***** MATERIAL FOR THIS EXERCISE

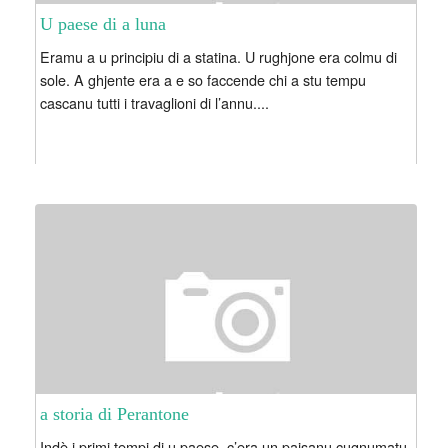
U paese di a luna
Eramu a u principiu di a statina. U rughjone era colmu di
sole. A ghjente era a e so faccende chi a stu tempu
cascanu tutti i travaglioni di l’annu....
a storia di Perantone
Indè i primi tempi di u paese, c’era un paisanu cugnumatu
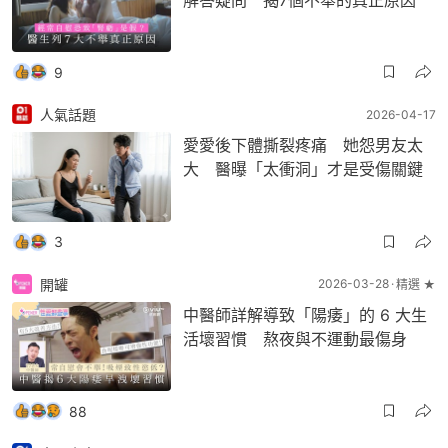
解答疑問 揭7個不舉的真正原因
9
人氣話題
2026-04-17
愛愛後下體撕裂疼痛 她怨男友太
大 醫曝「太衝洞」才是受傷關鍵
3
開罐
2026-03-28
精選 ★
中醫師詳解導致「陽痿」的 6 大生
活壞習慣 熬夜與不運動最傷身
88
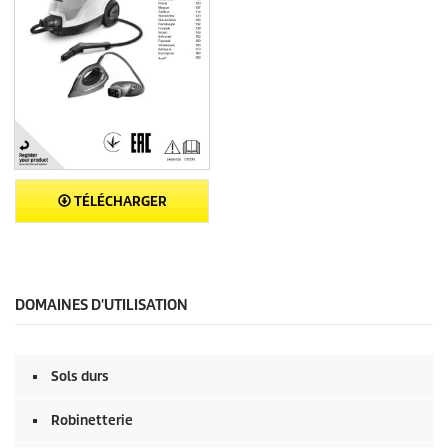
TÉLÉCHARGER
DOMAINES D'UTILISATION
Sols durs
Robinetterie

**********
***** MATERIAL FOR THIS EXERCISE

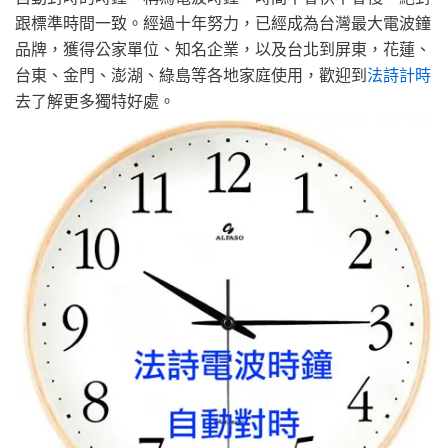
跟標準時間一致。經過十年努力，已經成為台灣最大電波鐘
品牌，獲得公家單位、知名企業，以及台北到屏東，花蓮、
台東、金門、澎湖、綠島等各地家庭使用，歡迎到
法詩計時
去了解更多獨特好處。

**********
***** MATERIAL FOR THIS EXERCISE

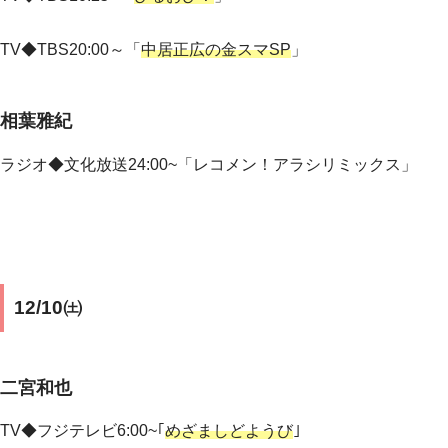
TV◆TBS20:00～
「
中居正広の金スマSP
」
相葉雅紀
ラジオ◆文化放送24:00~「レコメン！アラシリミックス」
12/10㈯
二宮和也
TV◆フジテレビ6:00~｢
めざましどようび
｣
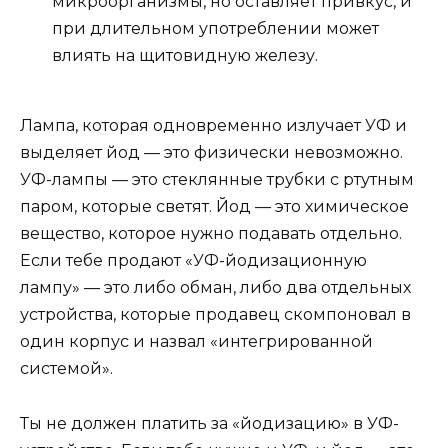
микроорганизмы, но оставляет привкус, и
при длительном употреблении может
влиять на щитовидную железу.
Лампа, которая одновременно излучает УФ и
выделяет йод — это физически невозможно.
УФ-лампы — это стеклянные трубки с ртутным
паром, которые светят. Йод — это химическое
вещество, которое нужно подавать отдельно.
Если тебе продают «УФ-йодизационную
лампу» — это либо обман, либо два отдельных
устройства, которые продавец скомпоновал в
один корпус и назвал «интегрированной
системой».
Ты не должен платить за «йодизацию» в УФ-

**********

(PROBLEM DETAILS): Could you please give the number of lines in the data above that contain the word "paese"? Only the number is needed.

(EXERCISE SOLUTION): 2